The five families of lemurs, 15 genera, and 111 species and subspecies are all endemic to Madagascar, the fourth largest island on Earth and the largest oceanic island. This amazingly rich primate fauna makes Madagascar one of the four major regions on Earth for primates, even though it is only about 2-3 percent in size compared to the three other continental regions where primates occur (mainland Africa, Asia, and the Neotropics). Madagascar is also the second richest country on Earth for primate diversity, surpassed only by Brazil, which is more than six times larger, and is the world’s number one country in terms of primate endemism.

“Lemurs are to Madagascar what giant pandas are to China—they are the goose that laid the golden egg, attracting tourists and nature lovers to visit the Red island,” said Jonah Ratsimbazafy, president of Groupe d'Etude et de Recherche sur les Primates de Madagascar (GERP).

The IUCN SSC Lemur Red List and Conservation Planning Workshop was held in Antananarivo, the capital of Madagascar, and included more than 50 experts from the United States, UK, Canada, Germany, Italy, France, Portugal, and Madagascar.
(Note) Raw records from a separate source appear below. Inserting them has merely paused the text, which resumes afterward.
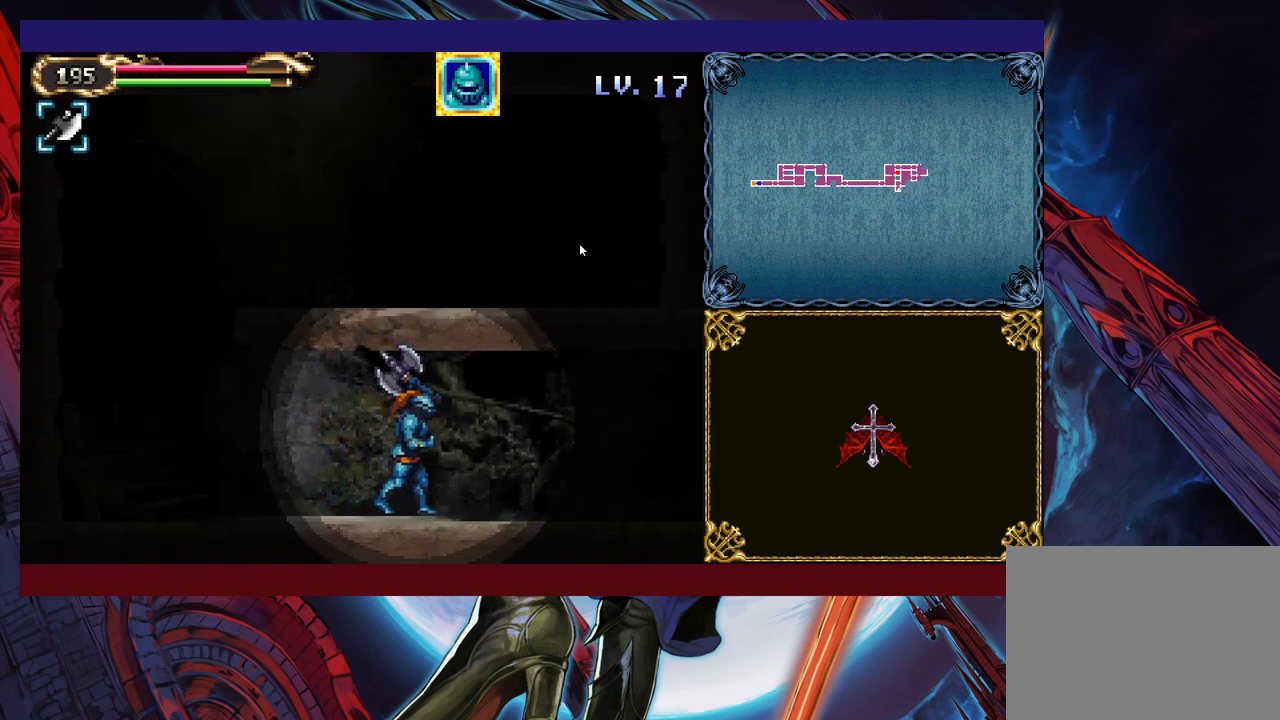
{"buttons": [], "left_stick": "right", "events": [[50, "left_stick", "left"], [100, "Y", "down"], [133, "B", "down"], [133, "Y", "up"], [150, "B", "up"], [150, "left_stick", "right"], [350, "left_stick", "left"], [400, "Y", "down"], [433, "B", "down"], [433, "Y", "up"], [450, "left_stick", "right"], [500, "B", "up"]]}
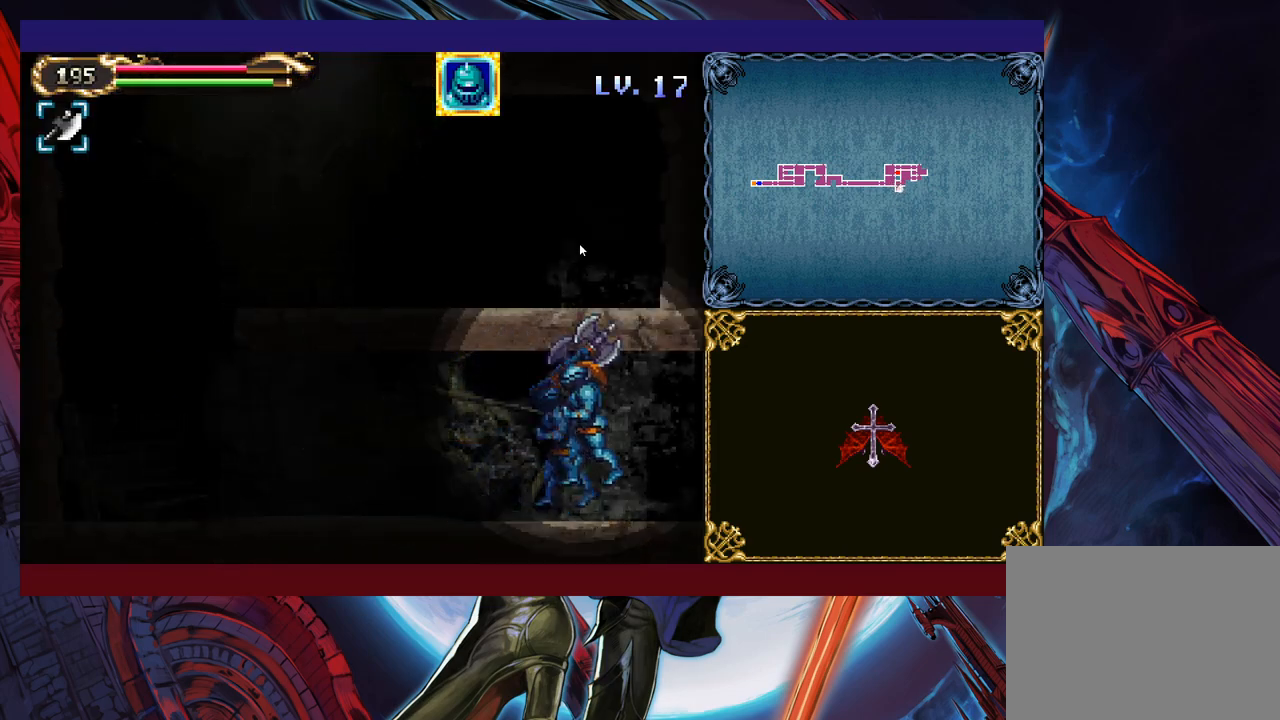
{"buttons": [], "left_stick": "left", "events": [[450, "left_stick", "left"]]}
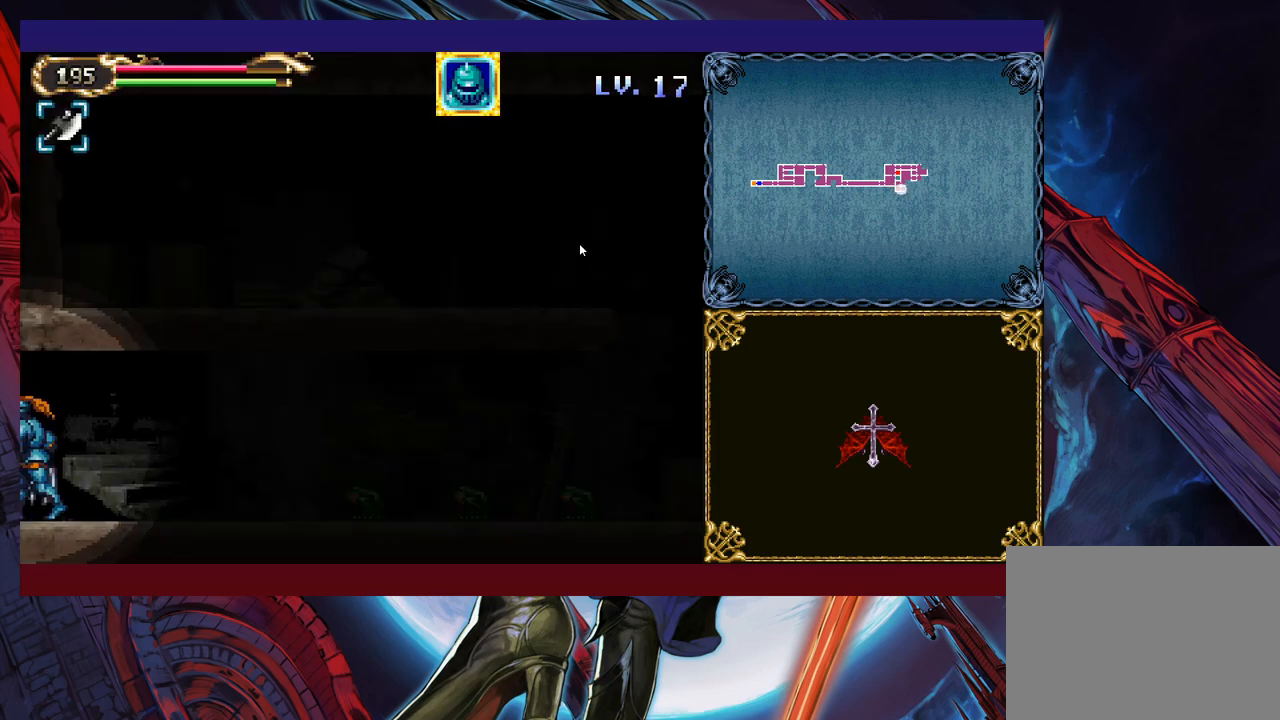
{"buttons": [], "left_stick": "down-right", "events": [[33, "B", "down"], [83, "B", "up"], [83, "left_stick", "right"], [350, "Y", "down"], [350, "left_stick", "left"], [400, "B", "down"], [400, "Y", "up"], [450, "B", "up"], [450, "left_stick", "down-right"]]}
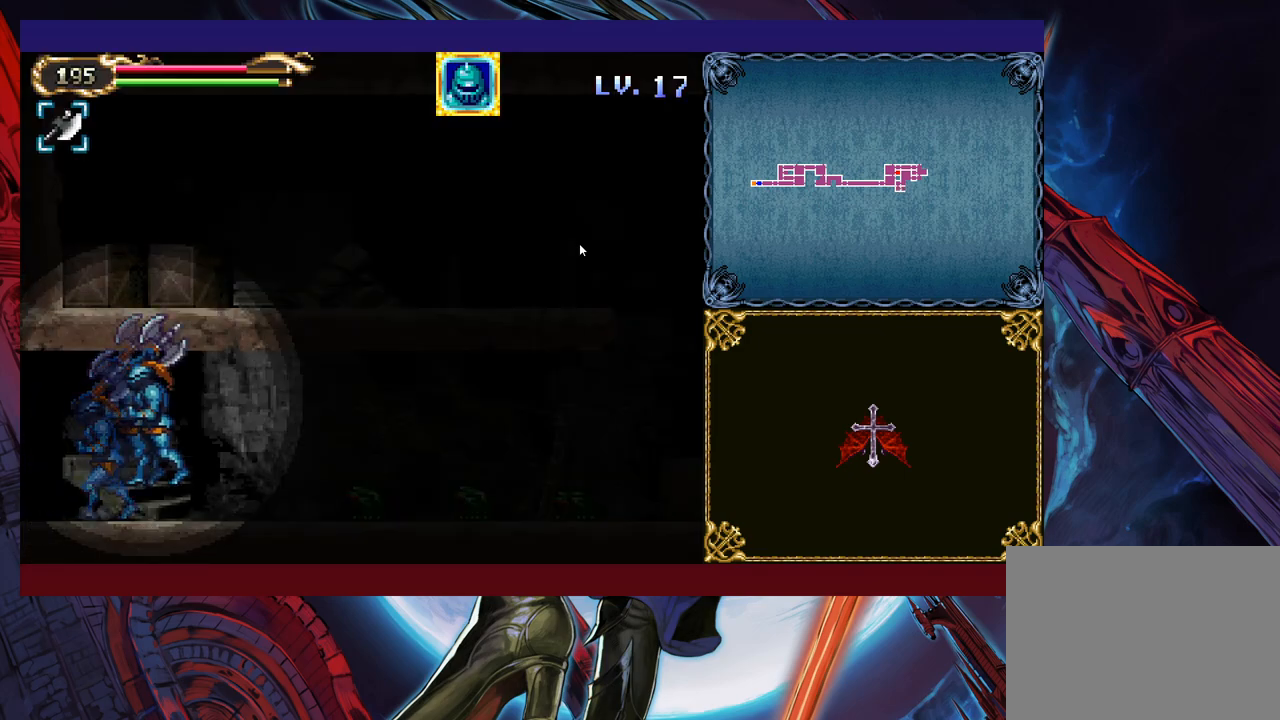
{"buttons": [], "left_stick": "center", "events": [[250, "X", "down"], [350, "X", "up"], [433, "X", "down"], [500, "X", "up"], [500, "left_stick", "center"]]}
All of these experts are working together to implement a major action plan for lemur conservation, updating a very successful plan published in 2013 using information from the July 2012 workshop. That plan succeeded in raising more than $8 million for lemur conservation, which is now being disbursed to dozens of conservation projects.

The lemur workshop was sponsored by IUCN’s SOS Program, the Houston Zoo, the Marat Karpeka Lemur Foundation, the Bristol Zoological Society, and Global Wildlife Conservation, and was held at the Carlton Hotel in Antananarivo, the capital of Madagascar.